This day in history: Major leaguer Frank Howard returned to manage Spokane Indians. Accused bootlegger faces new allegation

Frank Howard, the “gentle giant” of baseball, was named the new manager of the Spokane Indians minor league team, The Spokesman-Review reported on Nov. 22, 1975.  (Spokesman-Review archives)
By Jim Kershner The Spokesman-Review

From 1975: Frank Howard, the “gentle giant” of baseball, was named the new manager of the Spokane Indians minor league team.

This was a homecoming of sorts for Howard, who played with the Indians in 1959. He was remembered for hitting some of the longest homers ever at Spokane’s Fairgrounds Baseball Park. He won the Sporting News Minor League Player of the Year Award in 1959.

He started the 1960 season with the Indians but was soon promoted to the Los Angeles Dodgers, where he won the National League Rookie of the Year award.

From 1925: Tony Bossio already had a long list of legal troubles involving liquor and bootlegging. Now, he was facing a further charge: breaking up another man’s marriage and alienating the affections of the man’s wife.
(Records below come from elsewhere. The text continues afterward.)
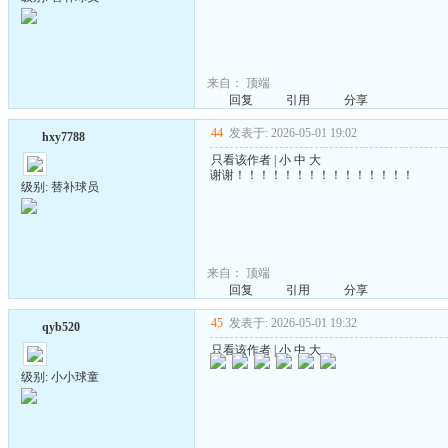
来自：
顶端
回复
引用
分享
44
发表于: 2026-05-01 19:02
hxy7788
只看该作者
|
小
中
大
谢谢！！！！！！！！！！！！！！！
级别: 替补球员
来自：
顶端
回复
引用
分享
45
发表于: 2026-05-01 19:32
qyb520
只看该作者
|
小
中
大
级别: 小小球童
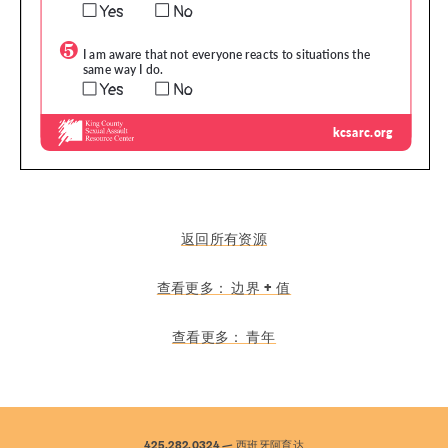
返回所有资源
查看更多：
边界 + 值
查看更多：
青年
服务
预防与教育
资源
给
参与其中
425.282.0324 — 西班牙阿育达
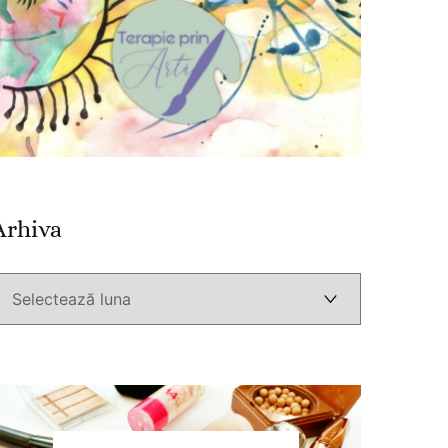
Arhiva
Arhiva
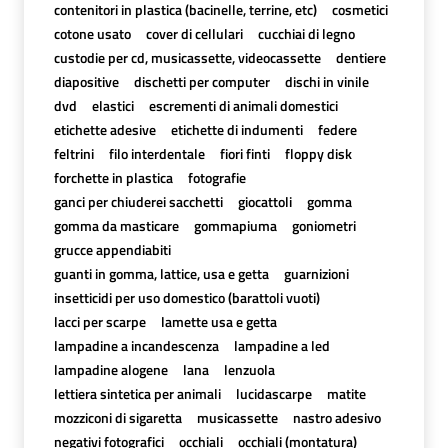
contenitori in plastica (bacinelle, terrine, etc)
cosmetici
cotone usato
cover di cellulari
cucchiai di legno
custodie per cd, musicassette, videocassette
dentiere
diapositive
dischetti per computer
dischi in vinile
dvd
elastici
escrementi di animali domestici
etichette adesive
etichette di indumenti
federe
feltrini
filo interdentale
fiori finti
floppy disk
forchette in plastica
fotografie
ganci per chiuderei sacchetti
giocattoli
gomma
gomma da masticare
gommapiuma
goniometri
grucce appendiabiti
guanti in gomma, lattice, usa e getta
guarnizioni
insetticidi per uso domestico (barattoli vuoti)
lacci per scarpe
lamette usa e getta
lampadine a incandescenza
lampadine a led
lampadine alogene
lana
lenzuola
lettiera sintetica per animali
lucidascarpe
matite
mozziconi di sigaretta
musicassette
nastro adesivo
negativi fotografici
occhiali
occhiali (montatura)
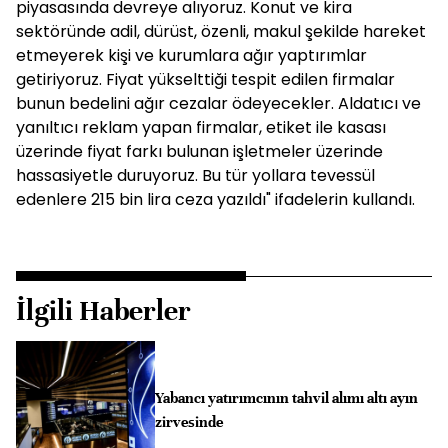
piyasasında devreye alıyoruz. Konut ve kira
sektöründe adil, dürüst, özenli, makul şekilde hareket
etmeyerek kişi ve kurumlara ağır yaptırımlar
getiriyoruz. Fiyat yükselttiği tespit edilen firmalar
bunun bedelini ağır cezalar ödeyecekler. Aldatıcı ve
yanıltıcı reklam yapan firmalar, etiket ile kasası
üzerinde fiyat farkı bulunan işletmeler üzerinde
hassasiyetle duruyoruz. Bu tür yollara tevessül
edenlere 215 bin lira ceza yazıldı" ifadelerin kullandı.
İlgili Haberler
Yabancı yatırımcının tahvil alımı altı ayın
zirvesinde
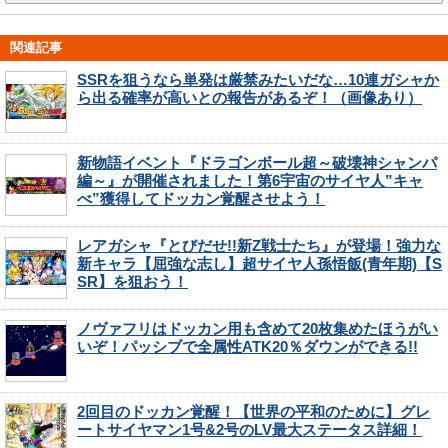
関連記事
SSRを狙うなら単発は厳禁みたいだな…10連ガシャか
ら出る確率が高いとの報告があるぞ！（画像あり）
新物語イベント『ドラゴンボール超～破壊神シャンパ
編～』が開催されました！第6宇宙のサイヤ人”キャ
べ”獲得してドッカン覚醒させよう！
レアガシャ『とびだせ!!新Z戦士たち』が登場！強力な
新キャラ【屈強な志し】超サイヤ人孫悟飯(青年期)【S
SR】を狙おう！
ノヴァフリはドッカン用も含めて20枚集めたほうがい
いぞ！パッシブで全属性ATK20％ダウンができる!!
2回目のドッカン覚醒！【世界の平和のために】グレ
ートサイヤマン1号&2号のLV最大ステータス詳細！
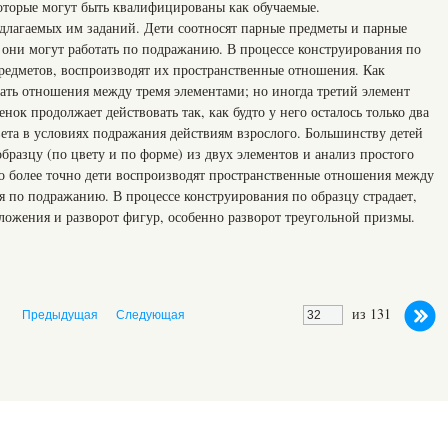
оторые могут быть квалифицированы как обучаемые.
едлагаемых им заданий. Дети соотносят парные предметы и парные
 они могут работать по подражанию. В процессе конструирования по
едметов, воспроизводят их пространственные отношения. Как
вать отношения между тремя элементами; но иногда третий элемент
енок продолжает действовать так, как будто у него осталось только два
вета в условиях подражания действиям взрослого. Большинству детей
образцу (по цвету и по форме) из двух элементов и анализ простого
о более точно дети воспроизводят пространственные отношения между
я по подражанию. В процессе конструирования по образцу страдает,
ложения и разворот фигур, особенно разворот треугольной призмы.
из 131
Предыдущая
Следующая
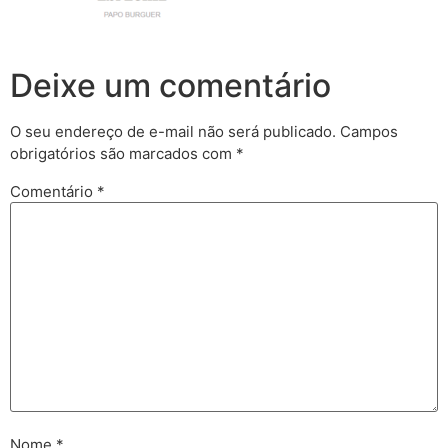
Deixe um comentário
O seu endereço de e-mail não será publicado.
Campos
obrigatórios são marcados com
*
Comentário
*
Nome
*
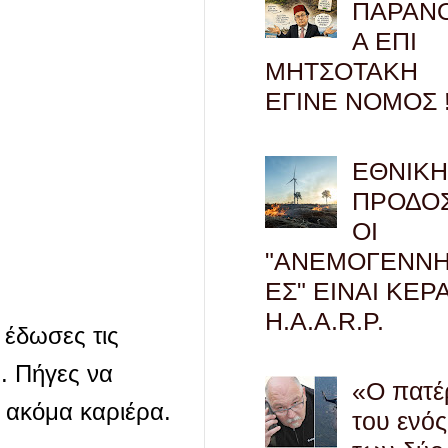
ΠΑΡΑΝ
Α ΕΠΙ
ΜΗΤΣΟΤΑΚΗ
ΕΓΙΝΕ ΝΟΜΟΣ !
ΕΘΝΙΚ
ΠΡΟΔΟΣ
ΟΙ
"ΑΝΕΜΟΓΕΝΝΗ
ΕΣ" ΕΙΝΑΙ ΚΕΡ
H.A.A.R.P.
 έδωσες τις
ς. Πήγες να
«Ο πατέ
 ακόμα καριέρα.
του ενός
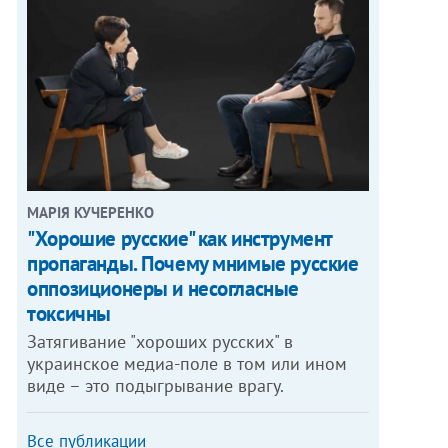
МАРІЯ КУЧЕРЕНКО
"Хорошие русские" как инструмент
пропаганды. Почему мнимые русские
оппозиционеры и несогласные
токсичны
Затягивание "хороших русских" в
украинское медиа-поле в том или ином
виде – это подыгрывание врагу.
Все публикации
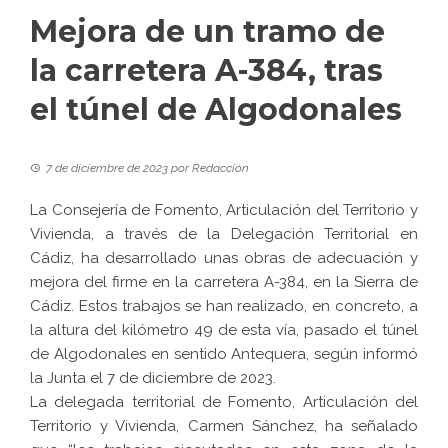
Mejora de un tramo de
la carretera A-384, tras
el túnel de Algodonales
7 de diciembre de 2023
por
Redacción
La Consejería de Fomento, Articulación del Territorio y
Vivienda, a través de la Delegación Territorial en
Cádiz, ha desarrollado unas obras de adecuación y
mejora del firme en la carretera A-384, en la Sierra de
Cádiz. Estos trabajos se han realizado, en concreto, a
la altura del kilómetro 49 de esta vía, pasado el túnel
de Algodonales en sentido Antequera, según informó
la Junta el 7 de diciembre de 2023.
La delegada territorial de Fomento, Articulación del
Territorio y Vivienda, Carmen Sánchez, ha señalado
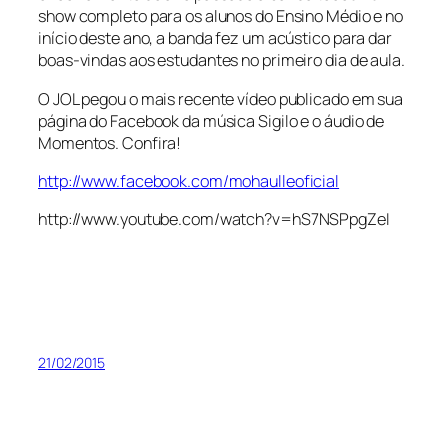
show completo para os alunos do Ensino Médio e no
início deste ano, a banda fez um acústico para dar
boas-vindas aos estudantes no primeiro dia de aula.
O JOL pegou o mais recente vídeo publicado em sua
página do Facebook da música
Sigilo
e o áudio de
Momentos
. Confira!
http://www.facebook.com/mohaulleoficial
http://www.youtube.com/watch?v=hS7NSPpgZeI
21/02/2015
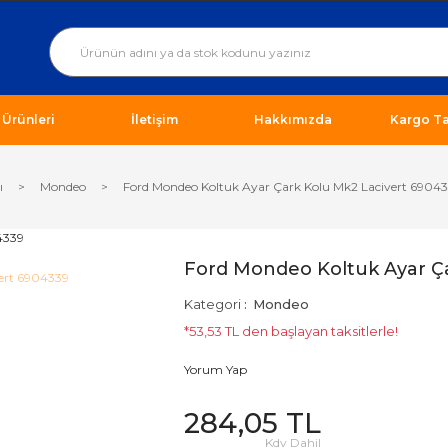
ı Ürünleri
İletişim
Hakkımızda
Kargo Ta
ı
Mondeo
Ford Mondeo Koltuk Ayar Çark Kolu Mk2 Lacivert 6904
Ford Mondeo Koltuk Ayar Ç
Kategori
Mondeo
*53,53 TL den başlayan taksitlerle!
Yorum Yap
284,05 TL
Kdv Dahil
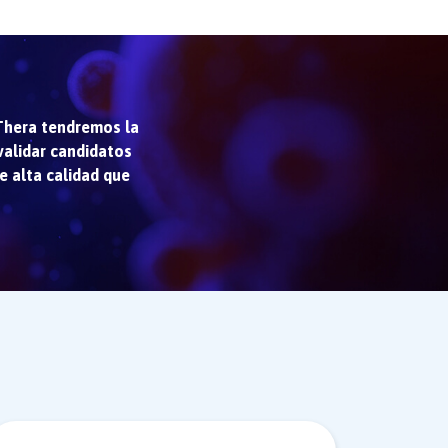
xThera tendremos la
 validar candidatos
e alta calidad que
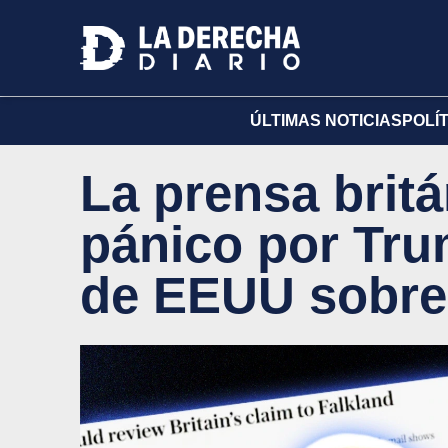
ÚLTIMAS NOTICIAS
POLÍ
La prensa britá
pánico por Trum
de EEUU sobre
Ralph Saccomanno filed a $25,000 damage suit against Bossio, claiming that he was living happily with is wife “until the alleged bootlegger began coming to his home in his absence.”

Saccomanno said he was away working on the railroad to support his wife and four children. Bossio began “showing the wife improper attentions until she became wholly estranged.” She then obtained a divorce.

Also on this day

(From onthisday.com)

1930: Elijah Muhammad forms the Nation of Islam in Detroit.

1963: President John F. Kennedy is assassinated by Lee Harvey Oswald in Dallas, Texas.

2005: Angela Merkel becomes first female Chancellor of Germany.